People v Mendez
2010 NY Slip Op 01818 [71 AD3d 696]
March 2, 2010
Appellate Division, Second Department
Published by New York State Law Reporting Bureau pursuant to Judiciary Law § 431.
As corrected through Wednesday, April 28, 2010


The People of the State of New York, Respondent,
v
Ricardo Mendez, Appellant.

[*1] Lynn W. L. Fahey, New York, N.Y. (Sarah J. Berger of counsel), for appellant.

Charles J. Hynes, District Attorney, Brooklyn, N.Y. (Leonard Joblove and Morgan J. Dennehy of counsel), for respondent.

Appeal by the defendant from a judgment of the Supreme Court, Kings County (Mangano, Jr., J.), rendered March 23, 2007, convicting him of robbery in the first degree (three counts), robbery in the second degree (three counts), and criminal possession of a controlled substance in the seventh degree, upon a jury verdict, and imposing sentence.

Ordered that the judgment is affirmed.

The defendant's contention that the Supreme Court erred in giving a "no inference charge" (see CPL 300.10 [2]) during voir dire is unpreserved for appellate review (see CPL 470.05 [2]; People v Autry, 75 NY2d 836, 838-839 [1990]; People v Mitchell, 298 AD2d 602 [2002]). In any event, any error was harmless (see People v Koberstein, 66 NY2d 989, 991 [1985]; People v Vereen, 45 NY2d 856, 857 [1978]).

The defendant contends that the Supreme Court erred in permitting the prosecutor to elicit testimony from a detective that he arrested the defendant immediately after the defendant participated in a lineup, which testimony followed that of a complainant who testified that he had identified the defendant in the lineup.
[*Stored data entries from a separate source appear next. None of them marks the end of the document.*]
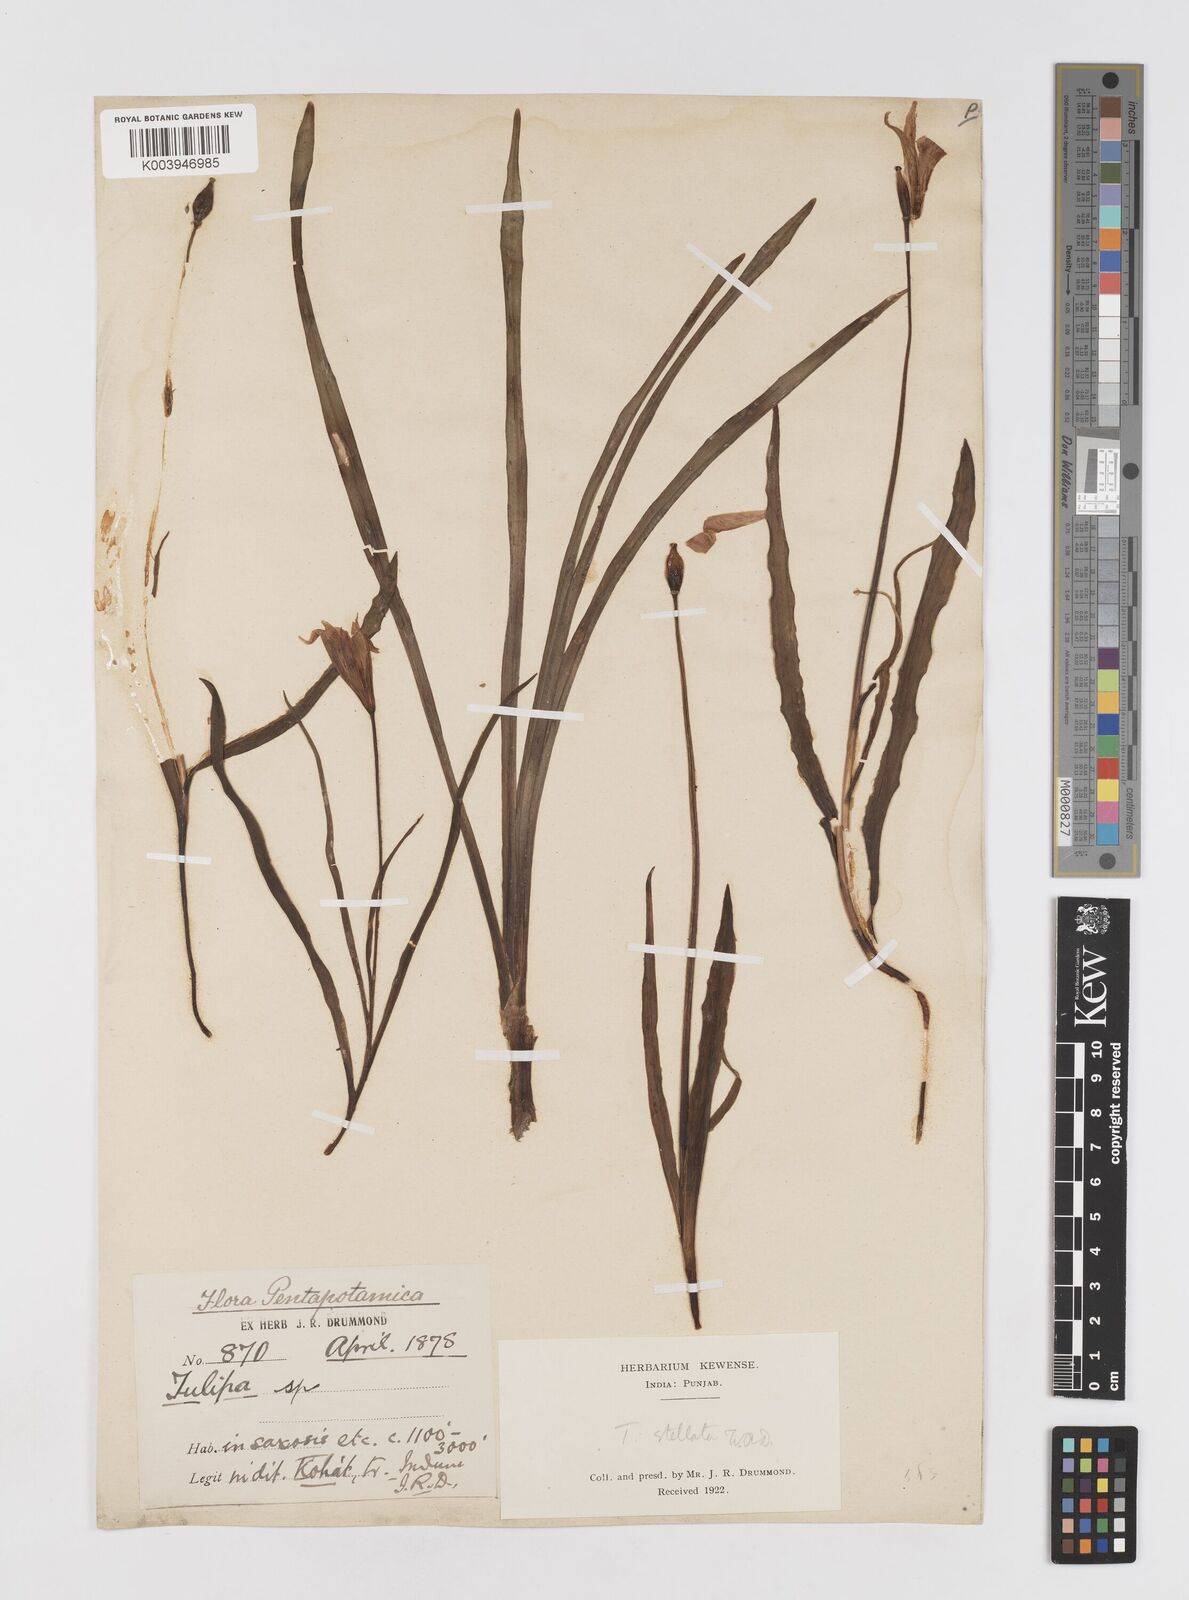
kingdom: Plantae
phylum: Tracheophyta
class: Liliopsida
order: Liliales
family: Liliaceae
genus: Tulipa
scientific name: Tulipa clusiana
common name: Lady tulip
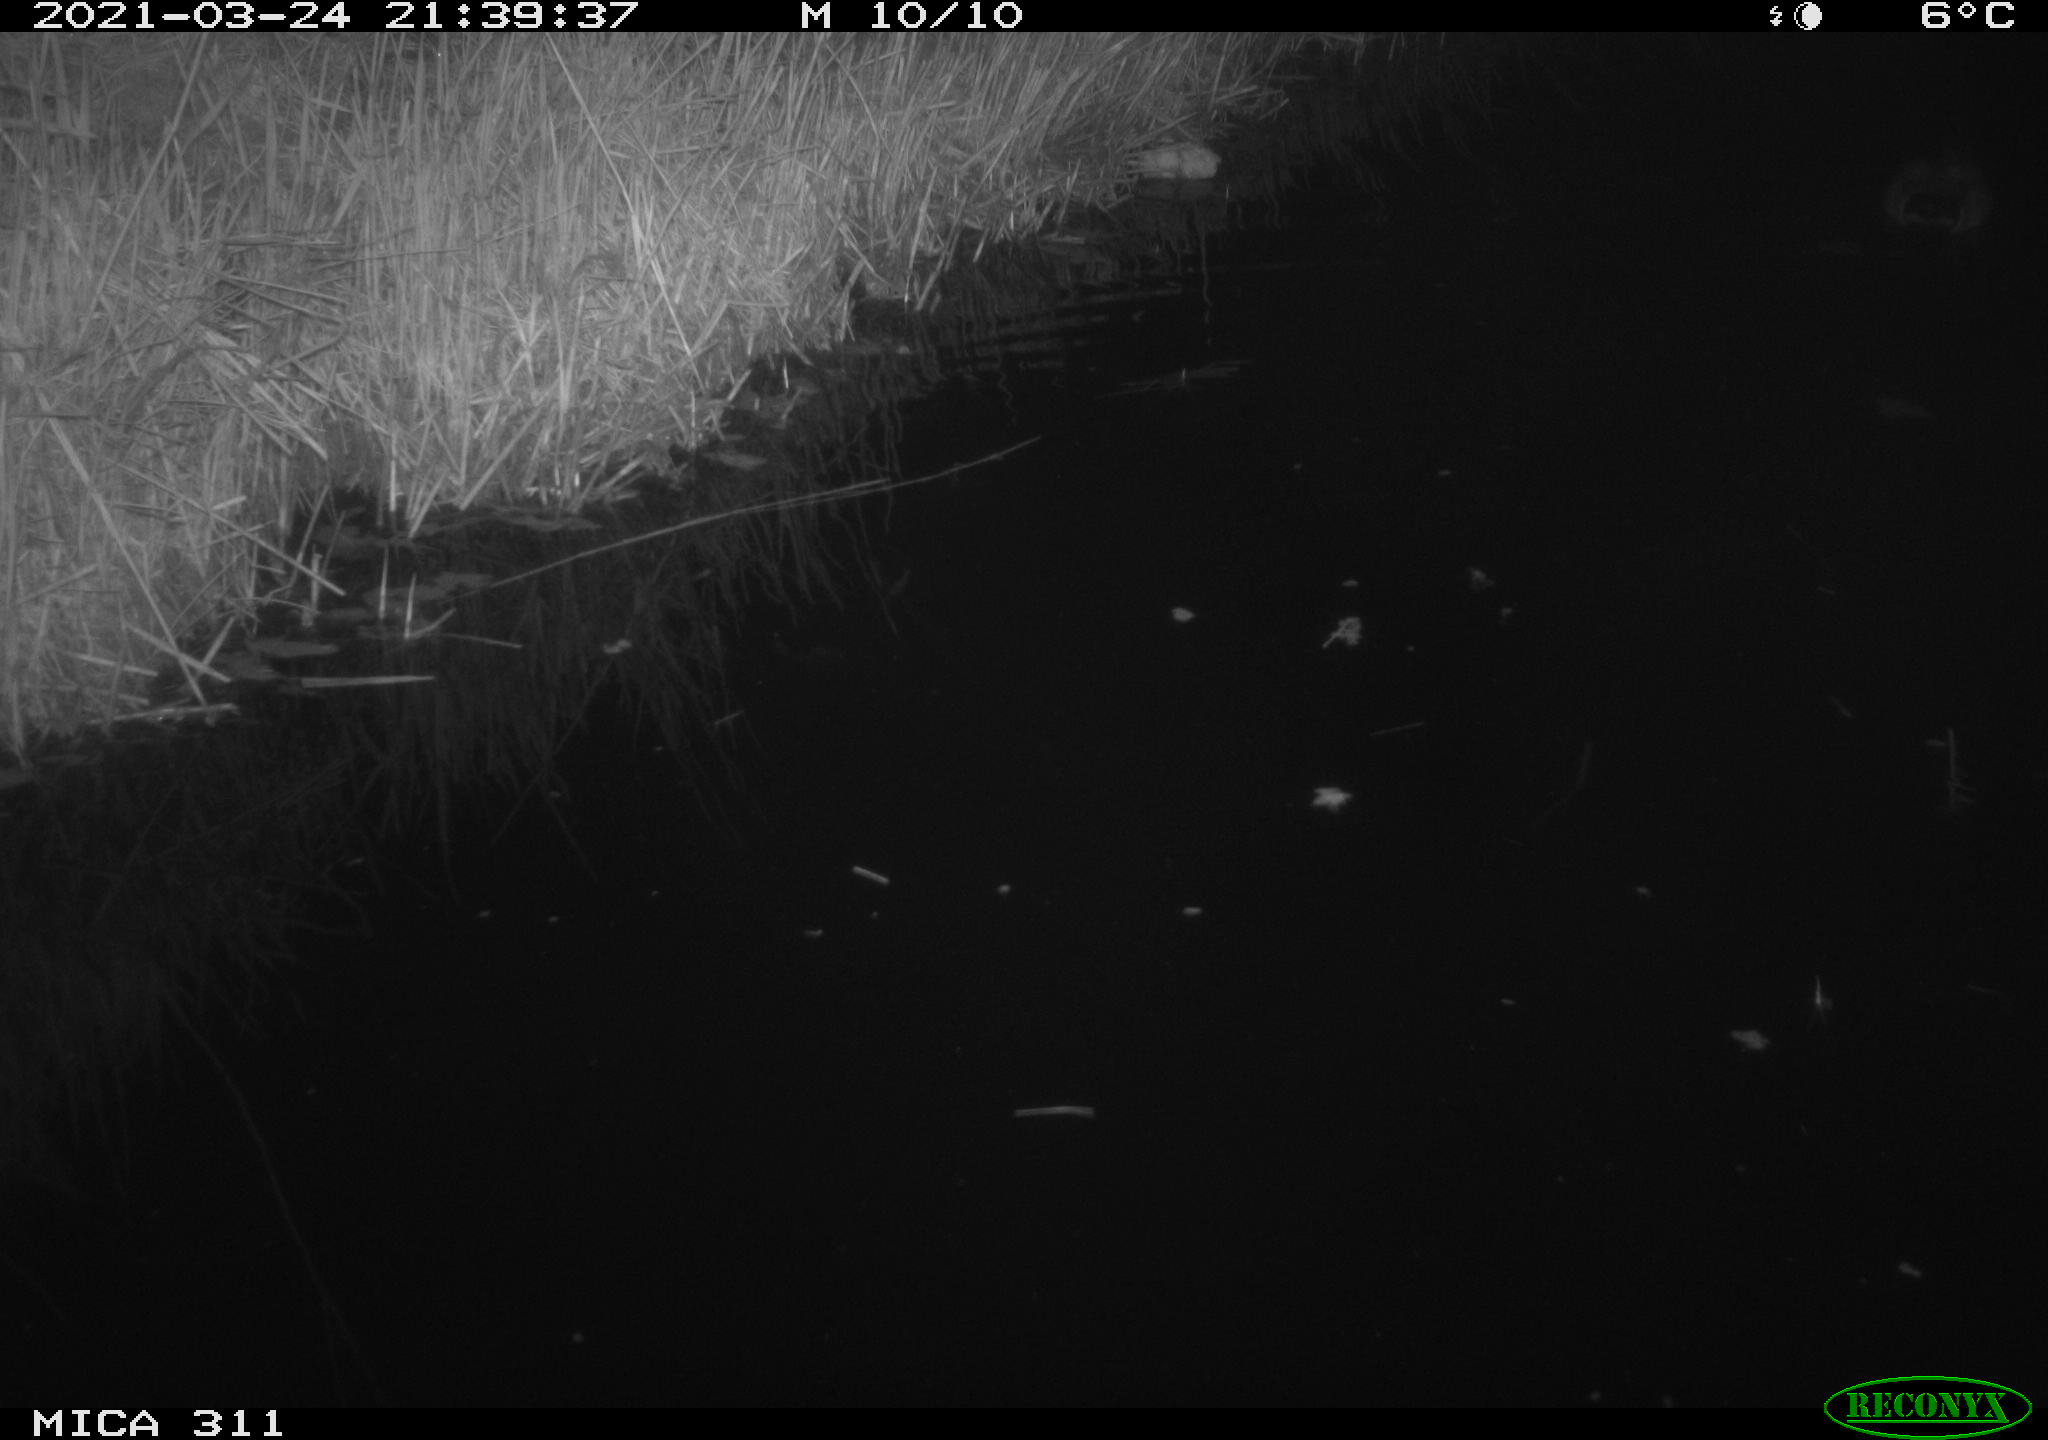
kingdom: Animalia
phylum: Chordata
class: Aves
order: Anseriformes
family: Anatidae
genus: Anas
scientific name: Anas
However, this contention also is unpreserved for appellate review (see CPL 470.05 [2]; People v Melendez, 51 AD3d 1040, 1041 [2008]; People v Sealy, 35 AD3d 510, 510-511 [2006]; People v Lucas, 193 AD2d 700 [1993]). In any event, any error was harmless (see People v Sealy, 35 AD3d at 511).

The defendant's contention that the persistent violent felony offender sentencing scheme under Penal Law § 70.08 violates the principles announced in Apprendi v New Jersey (530 US 466 [2000]) is unpreserved for appellate review (see CPL 470.05 [2]; People v Rodriguez, 51 AD3d 950, 951 [2008]) and, in any event, is without merit (see People v Rawlins, 10 NY3d 136, 158 [2008]; People v Rivera, 5 NY3d 61, 67 [2005], cert denied 546 US 984 [2005]).

The sentence imposed was not excessive (see People v Suitte, 90 AD2d 80 [1982]).

The defendant's remaining contentions are without merit. Covello, J.P., Santucci, Miller and Eng, JJ., concur.